Information shown »
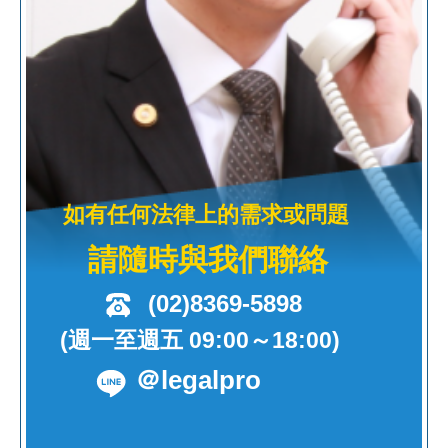
如有任何法律上的需求或問題
請隨時與我們聯絡
(02)8369-5898
(週一至週五 09:00～18:00)
＠legalpro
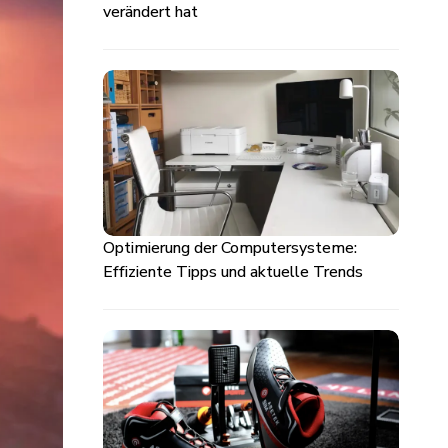
verändert hat
Optimierung der Computersysteme:
Effiziente Tipps und aktuelle Trends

The task »
Exactly the lines from the one that holds "verändert hat" through the final line of the records above should be written out, and only those.

Response area »
verändert hat
Optimierung der Computersysteme:
Effiziente Tipps und aktuelle Trends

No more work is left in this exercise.